--- start Selected passage ---
The FCRA imposes duties on entities that furnish information to CRAs. 15 U.S.C. § 1681s-2; Gorman v. Wolpoff & Abramson, LLP, 584 F.3d 1147, 1153 (9th Cir. 2009). When Congress amended the FCRA in 1996, it expressly preempted any state laws that imposed any "requirement or prohibition" on, among others, any subject matter regulated under § 1681s-2. 15 U.S.C. § 1681t(b)(1)(F) ("No requirement or prohibition may be imposed under the laws of any State . . . with respect to any subject matter regulated under . . . section 1681s-2 of this title, relating to responsibilities of persons who furnish information to consumer agencies.").

However, Congress did not repeal an earlier preemption provision, § 1681h(e), which preempts defamation, invasion of privacy, and negligence claims unless a plaintiff sufficiently alleges falsity and malice. See id. § 1681h(e). In Gorman, the Ninth Circuit noted that district courts have divided on reconciling the two provisions, but did not resolve the question. Gorman, 584 F.3d at 1167. This Court previously approved a total preemption approach, where § 1681t(b)(1)(F) preempts all non-exempt state law causes of action. See Vartanian v. Portfolio Recovery Assocs., LLC, No. 2:12-cv-08358-ODW (AJWx), 2013 WL 877863, *7 (C.D. Cal. Mar. 7, 2013) (interpreting the phrase "no requirement or prohibition" to include state common law claims, in light of Supreme Court precedent); see also Miller v. Bank of Am., Nat'l Ass'n, 858 F. Supp. 2d 1118, 1124 (S.D. Cal. 2012) ("The majority of district courts in this Circuit have interpreted § 1681t(b)(1)(F) as a total preemption provision.").

Here, Plaintiff alleges that Defendants added false and inaccurate information to her credit report, failed to accurately maintain her account, and failed to properly investigate after she disputed their reporting. These allegations clearly involve duties and responsibilities of furnishers of credit information, conduct regulated under § 1681s-2. Because Plaintiff's state law claims relate to Defendants' responsibilities as furnishers of credit information under § 1681s-2, the FCRA expressly preempts Plaintiff's state law causes of action.
--- end Selected passage ---
--- start Given data ---
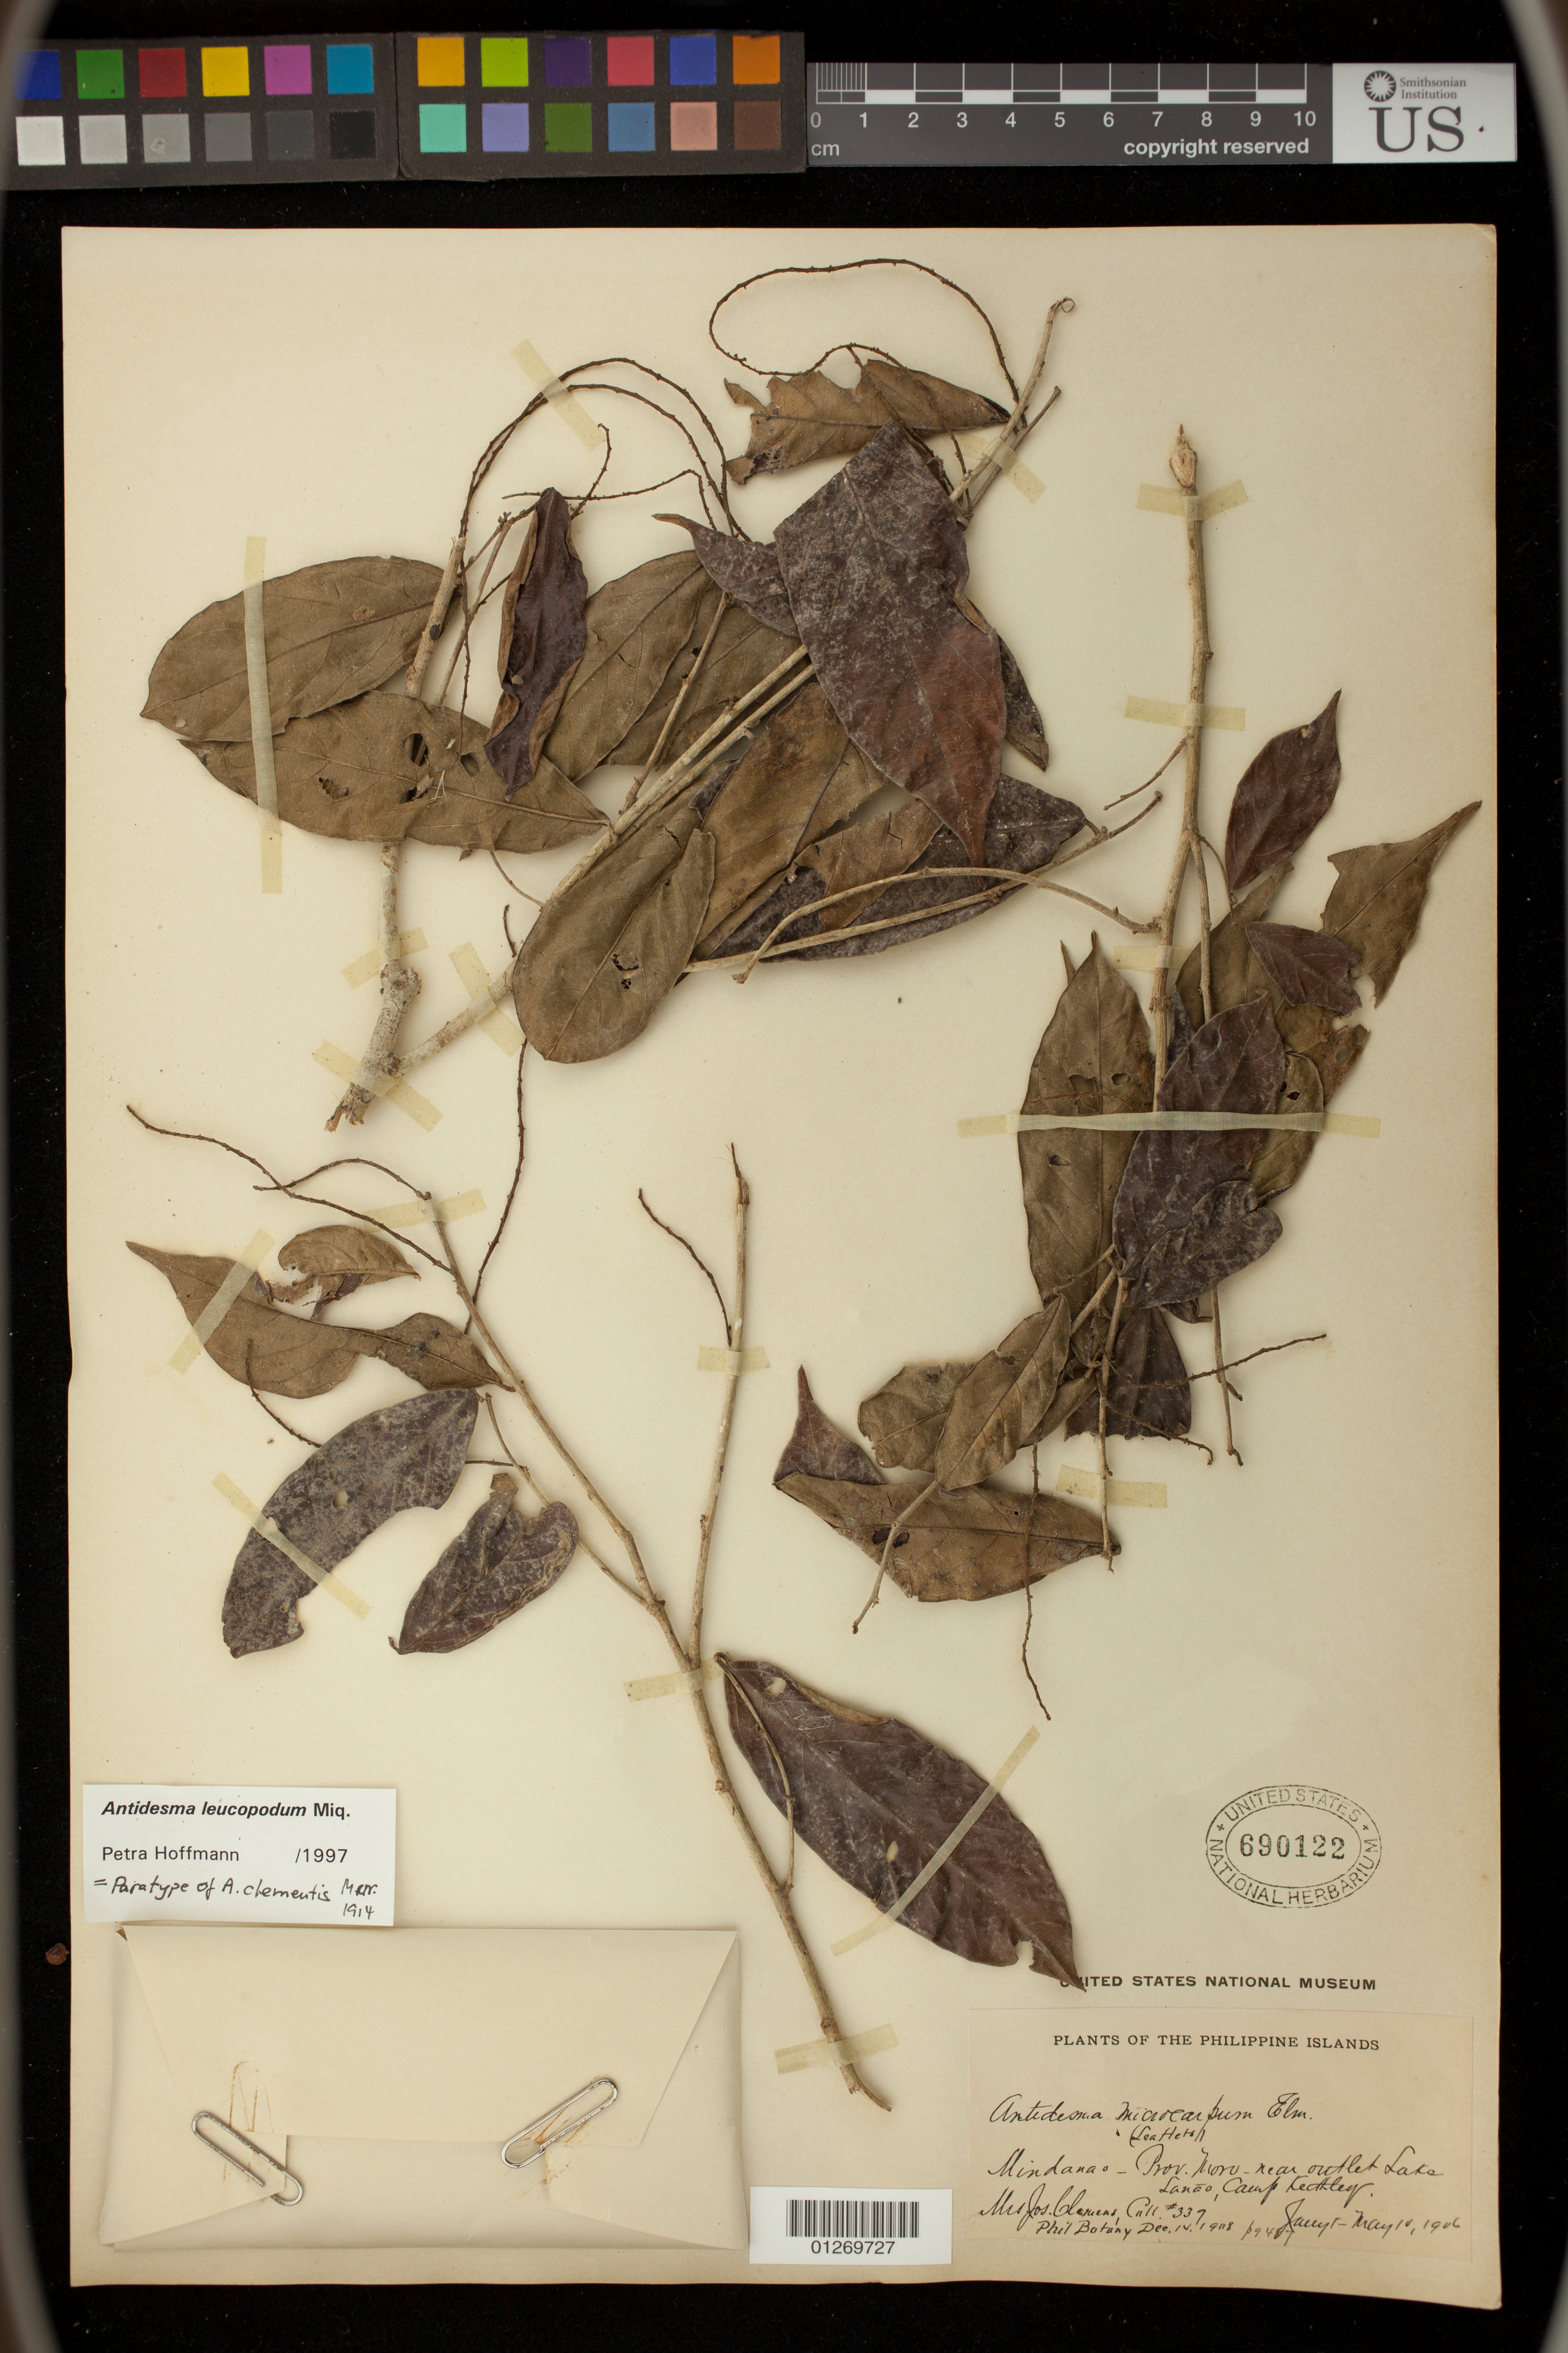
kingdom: Plantae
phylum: Tracheophyta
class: Magnoliopsida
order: Malpighiales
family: Phyllanthaceae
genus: Antidesma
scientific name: Antidesma leucopodum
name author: Miq.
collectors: M. S. Clemens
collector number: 339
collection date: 1906-01-01/1906-05-10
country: Philippines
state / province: Muslim Mindanao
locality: Mindanao - Prov. Moro - near outlet Lake Lanao, Camp Keithley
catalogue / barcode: US 690122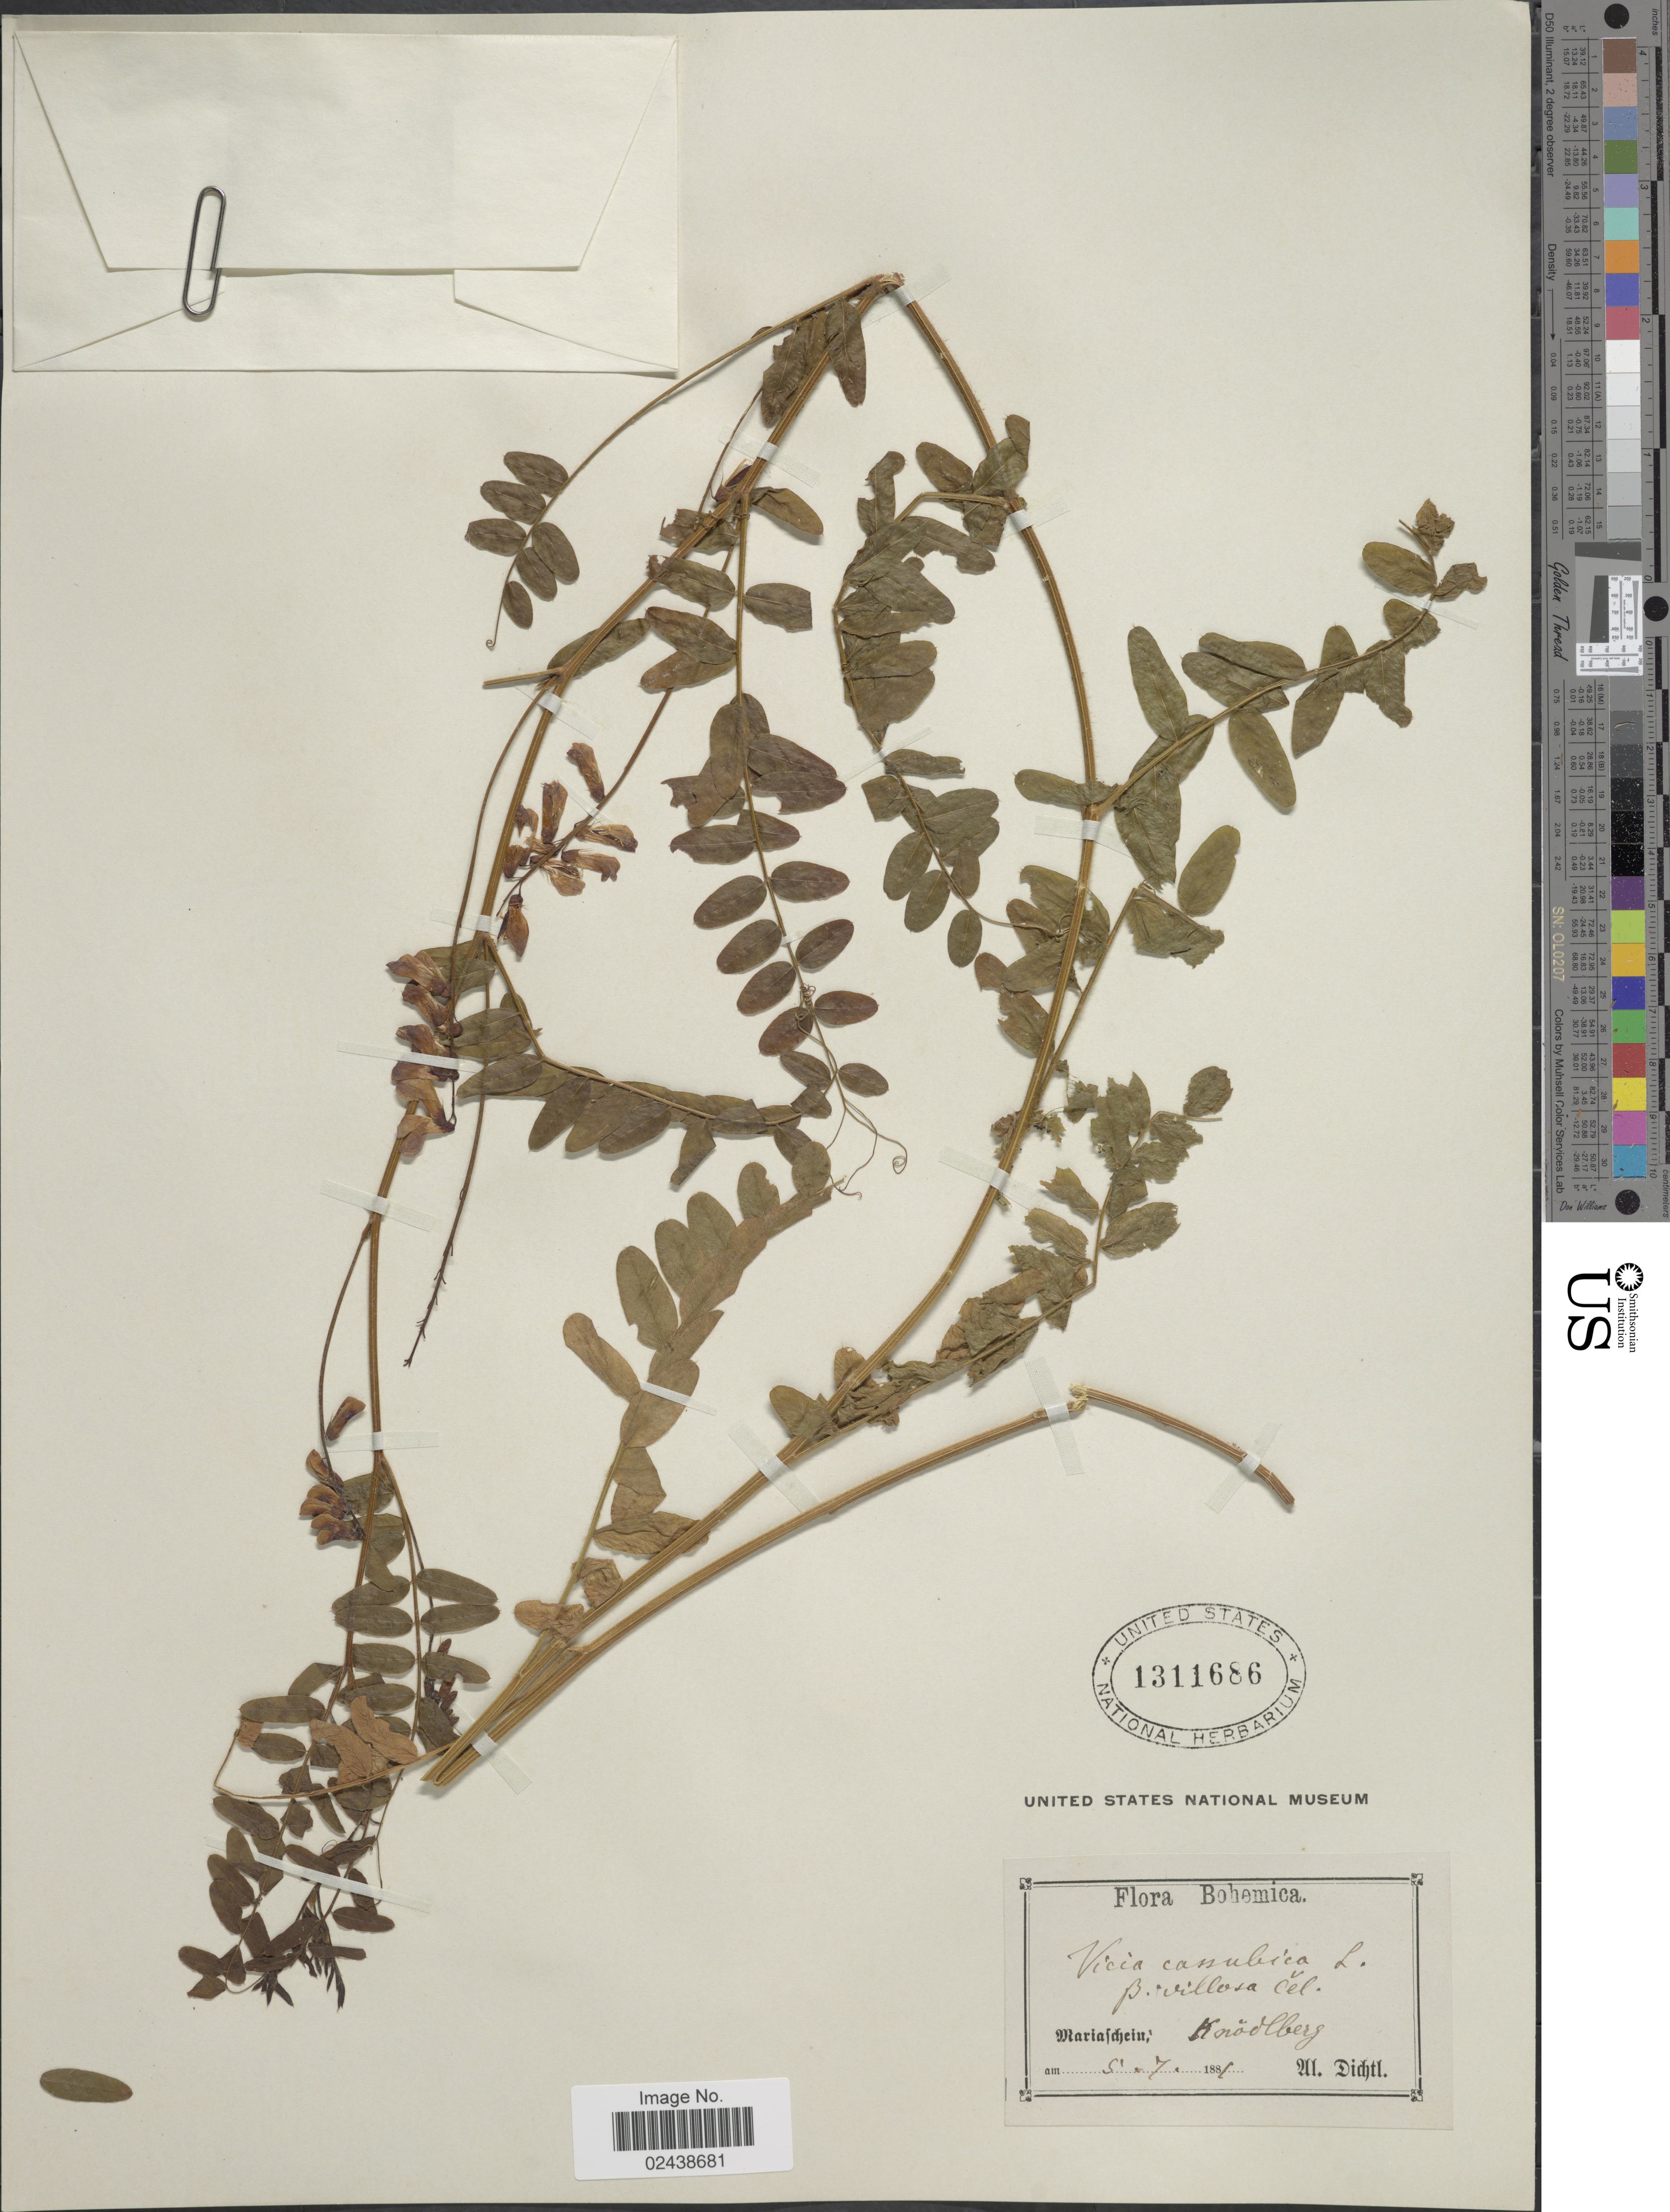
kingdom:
--- end Given data ---
◆ Given request
Pick up the passage on FCRA preemption of state law claims after its final sentence and keep writing. The lines of records are not needed here.

◆ The output
Plaintiff argues in her opposition that her FCRA claims are based not on § 1682s-2, but instead on § 1681b's permissible purpose requirement. (Opp'n 10.) However, this argument does not appear in Plaintiff's Complaint. See Perez v. Wells Fargo and Co., 75 F. Supp. 3d 1184, 1187 (N.D. Cal. 2014) ("A motion for judgment on the pleadings challenges the legal sufficiency of the opposing party's pleadings.") (internal quotation marks omitted). Regardless, the conduct described in Plaintiff's allegations falls squarely within § 1681s-2's ambit, as discussed above.

Accordingly, the Court DISMISSES Plaintiff's state law claims without leave to amend.

C. FCRA

Defendants argue Plaintiff's FCRA claim fails because, first, § 1681s-2(a) provides no private right of action and, second, Plaintiff fails to allege sufficient facts to trigger Defendants' duty to investigate under § 1681s-2(b). (Mot. 10-12.) Plaintiff argues that her FCRA claim is brought under subsection (b), not subsection (a), and that she alleges facts sufficient to state a claim under § 1681s-2(b). (Opp'n 12.)

The FCRA imposes duties on entities that furnish information to CRAs, "to ensure that credit reports are accurate." Gorman, 584 F.3d at 1154. The "FCRA prohibits, among other things, furnishers of information from providing information to a CRA they know or have to reason to believe is inaccurate about a consumer." Vartanian, 2013 WL 877863, at *3 (internal quotation marks omitted). Section 1681s-2(a) "details the duty 'to provide accurate information.'" Gorman, 584 F.3d at 1154. However, duties under § 1681s-2(a) "are enforceable only by federal or state agencies." Id.; Nelson v. Chase Manhattan Mortg. Corp., 282 F.3d 1057, 1059 (9th Cir. 2002). Consequently, to the extent Plaintiff's Complaint attempts to assert a claim under § 1681s-2(a), no private right of action exists, and that claim fails.

Section 1681s-2(b) imposes duties and procedures a furnisher must follow to investigate and correct reported information when disputed. See Drew v. Equifax Info. Servs., LLC, 690 F.3d 1100, 1106 (9th Cir. 2012) ("Upon being notified of a dispute by a CRA, a furnisher must investigate and, if necessary, correct the information it reports."). The duty to investigate arises "only after the furnisher receives notice of dispute from a CRA; notice of a dispute received directly from the consumer does not trigger furnishers' duties" under § 1681s-2(b). Gorman, 584 F.3d at 1154; see also Drew, 690 F.3d at 1106.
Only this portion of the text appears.